Indo direto ao ponto, não é preciso inspiração nem genialidade pra perceber que o mercado editorial de livros impressos tem sofrido com a concorrência das mídias digitais. Aliado à falta de incentivo à leitura, o trabalho de muitas editoras, especialmente das pequenas, de autores, artistas gráficos, ilustradores, de livrarias e de toda a cadeia produtiva seria afetado com o aumento do preço final dos livros. Além disso, iria diminuir ainda mais o acesso à cultura e à educação em um país com tantas desigualdades como o nosso. Em nota, a União Brasileira de Escritores afirmou que “aumentar o preço dos livros é trancar as portas da oportunidade, em que o povo brasileiro pode alcançar uma vida digna por meio do estudo e da educação de qualidade. É o caminho do subdesenvolvimento”.
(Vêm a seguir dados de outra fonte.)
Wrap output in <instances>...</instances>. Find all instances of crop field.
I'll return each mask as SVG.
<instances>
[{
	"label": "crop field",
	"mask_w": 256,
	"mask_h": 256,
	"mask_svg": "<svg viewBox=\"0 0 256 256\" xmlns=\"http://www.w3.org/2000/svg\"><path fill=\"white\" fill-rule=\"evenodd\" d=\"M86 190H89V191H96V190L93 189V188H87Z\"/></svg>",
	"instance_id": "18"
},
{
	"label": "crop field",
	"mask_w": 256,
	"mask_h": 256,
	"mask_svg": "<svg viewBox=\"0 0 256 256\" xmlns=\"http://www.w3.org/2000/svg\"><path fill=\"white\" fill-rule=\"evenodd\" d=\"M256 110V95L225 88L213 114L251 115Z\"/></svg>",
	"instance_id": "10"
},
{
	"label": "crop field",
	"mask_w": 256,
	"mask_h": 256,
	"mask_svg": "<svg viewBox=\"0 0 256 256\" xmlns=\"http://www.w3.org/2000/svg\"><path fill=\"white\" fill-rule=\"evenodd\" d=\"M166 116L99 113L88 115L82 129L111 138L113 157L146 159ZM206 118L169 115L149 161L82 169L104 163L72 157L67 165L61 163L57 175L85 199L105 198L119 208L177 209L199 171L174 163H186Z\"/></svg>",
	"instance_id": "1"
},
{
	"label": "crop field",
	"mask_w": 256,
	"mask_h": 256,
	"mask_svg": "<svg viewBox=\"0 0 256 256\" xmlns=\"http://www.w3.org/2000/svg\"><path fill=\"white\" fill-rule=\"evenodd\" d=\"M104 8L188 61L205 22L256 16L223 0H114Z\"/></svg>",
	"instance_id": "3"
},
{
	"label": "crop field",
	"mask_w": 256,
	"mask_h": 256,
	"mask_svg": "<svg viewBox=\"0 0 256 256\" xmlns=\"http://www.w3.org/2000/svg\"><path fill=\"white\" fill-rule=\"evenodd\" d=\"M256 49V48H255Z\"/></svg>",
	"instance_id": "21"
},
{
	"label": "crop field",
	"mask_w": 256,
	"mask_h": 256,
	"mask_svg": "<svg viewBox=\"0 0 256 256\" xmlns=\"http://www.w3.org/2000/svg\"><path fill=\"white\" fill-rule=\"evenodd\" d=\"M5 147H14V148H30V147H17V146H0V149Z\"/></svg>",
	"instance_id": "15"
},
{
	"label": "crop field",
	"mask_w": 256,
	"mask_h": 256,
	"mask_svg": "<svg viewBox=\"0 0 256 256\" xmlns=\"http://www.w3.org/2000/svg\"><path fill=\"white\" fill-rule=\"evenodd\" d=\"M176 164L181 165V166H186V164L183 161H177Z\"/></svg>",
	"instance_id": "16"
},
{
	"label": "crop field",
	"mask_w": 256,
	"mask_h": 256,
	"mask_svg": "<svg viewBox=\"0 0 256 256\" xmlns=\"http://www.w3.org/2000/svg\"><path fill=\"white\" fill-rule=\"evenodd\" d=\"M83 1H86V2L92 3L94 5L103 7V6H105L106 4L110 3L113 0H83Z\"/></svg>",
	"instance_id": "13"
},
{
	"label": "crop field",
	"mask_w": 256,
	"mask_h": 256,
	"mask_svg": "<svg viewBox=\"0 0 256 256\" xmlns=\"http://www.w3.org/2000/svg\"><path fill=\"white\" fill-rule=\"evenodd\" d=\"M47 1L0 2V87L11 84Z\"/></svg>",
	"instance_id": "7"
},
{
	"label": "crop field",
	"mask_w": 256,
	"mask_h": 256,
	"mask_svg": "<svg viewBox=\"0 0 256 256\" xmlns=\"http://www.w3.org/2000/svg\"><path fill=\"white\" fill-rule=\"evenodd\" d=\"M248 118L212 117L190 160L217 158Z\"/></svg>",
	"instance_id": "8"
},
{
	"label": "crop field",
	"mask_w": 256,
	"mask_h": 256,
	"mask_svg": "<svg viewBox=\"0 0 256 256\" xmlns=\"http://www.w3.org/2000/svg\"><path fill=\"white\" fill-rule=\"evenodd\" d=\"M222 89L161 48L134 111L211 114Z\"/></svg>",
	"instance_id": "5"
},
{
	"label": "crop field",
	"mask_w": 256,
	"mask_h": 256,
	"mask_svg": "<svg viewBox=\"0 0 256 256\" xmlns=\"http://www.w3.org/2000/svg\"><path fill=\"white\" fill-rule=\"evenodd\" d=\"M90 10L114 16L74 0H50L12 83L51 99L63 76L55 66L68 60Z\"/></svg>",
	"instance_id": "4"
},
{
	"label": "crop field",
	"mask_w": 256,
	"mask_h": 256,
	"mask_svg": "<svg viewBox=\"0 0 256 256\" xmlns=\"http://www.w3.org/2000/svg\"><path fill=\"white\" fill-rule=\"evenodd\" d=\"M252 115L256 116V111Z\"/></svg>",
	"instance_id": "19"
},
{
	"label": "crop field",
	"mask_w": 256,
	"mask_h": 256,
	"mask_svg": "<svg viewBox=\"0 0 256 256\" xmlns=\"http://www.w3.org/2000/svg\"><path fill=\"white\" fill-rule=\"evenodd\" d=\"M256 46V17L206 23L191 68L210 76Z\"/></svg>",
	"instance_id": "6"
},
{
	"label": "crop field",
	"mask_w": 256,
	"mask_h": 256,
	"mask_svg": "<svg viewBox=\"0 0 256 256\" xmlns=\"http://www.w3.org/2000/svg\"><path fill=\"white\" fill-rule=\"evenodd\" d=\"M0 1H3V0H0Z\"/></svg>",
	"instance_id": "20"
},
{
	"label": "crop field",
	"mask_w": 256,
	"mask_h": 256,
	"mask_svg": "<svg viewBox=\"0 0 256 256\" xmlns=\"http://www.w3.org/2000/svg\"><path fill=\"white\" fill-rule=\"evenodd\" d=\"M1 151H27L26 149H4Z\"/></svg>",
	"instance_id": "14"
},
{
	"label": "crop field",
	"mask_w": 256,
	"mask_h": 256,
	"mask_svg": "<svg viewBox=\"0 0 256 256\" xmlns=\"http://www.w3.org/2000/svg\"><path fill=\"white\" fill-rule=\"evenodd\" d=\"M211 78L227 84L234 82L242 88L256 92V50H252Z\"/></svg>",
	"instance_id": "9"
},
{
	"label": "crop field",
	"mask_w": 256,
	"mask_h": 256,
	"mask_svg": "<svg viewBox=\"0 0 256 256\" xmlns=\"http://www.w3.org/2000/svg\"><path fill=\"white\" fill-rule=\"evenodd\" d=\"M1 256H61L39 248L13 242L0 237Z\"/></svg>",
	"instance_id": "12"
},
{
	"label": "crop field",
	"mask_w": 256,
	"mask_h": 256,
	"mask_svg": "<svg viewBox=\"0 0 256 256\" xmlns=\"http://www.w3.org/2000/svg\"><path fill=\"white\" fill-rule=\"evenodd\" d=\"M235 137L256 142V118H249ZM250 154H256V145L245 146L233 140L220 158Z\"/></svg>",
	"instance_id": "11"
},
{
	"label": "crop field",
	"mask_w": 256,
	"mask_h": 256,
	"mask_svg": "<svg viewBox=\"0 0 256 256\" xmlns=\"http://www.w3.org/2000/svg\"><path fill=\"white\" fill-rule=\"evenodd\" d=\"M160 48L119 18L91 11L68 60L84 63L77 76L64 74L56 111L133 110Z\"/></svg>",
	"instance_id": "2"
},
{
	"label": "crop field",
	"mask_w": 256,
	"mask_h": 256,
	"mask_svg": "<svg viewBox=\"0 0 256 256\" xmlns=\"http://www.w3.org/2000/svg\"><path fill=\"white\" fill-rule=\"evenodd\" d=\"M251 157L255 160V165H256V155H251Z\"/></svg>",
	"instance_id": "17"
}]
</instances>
Fico pensando o quão impactante para o caixa do governo será taxar livros e papel de jornal. Fico pensando em qual “fonte de inspiração” leva um economista a concluir que tributar livros é mais adequado que tributar grandes fortunas. Como afirma a advogada Raquel Xavier Vieira Braga, os livros são tesouros que contam histórias, ensinam comportamentos, educam as pessoas, revelam segredos, confidenciam sentimentos, relatam acontecimentos, compartilham descobrimentos e avanços científicos, questionam pensamentos e dogmas, rompem barreiras no mundo das ideias, quebram paradigmas. As grandes fortunas são tesouros que servem apenas aos seus senhores, assim como o fazem alguns dos altos gestores da nossa economia. Pra finalizar, faço minhas as palavras de Monteiro Lobato: “um país se faz com homens e livros”.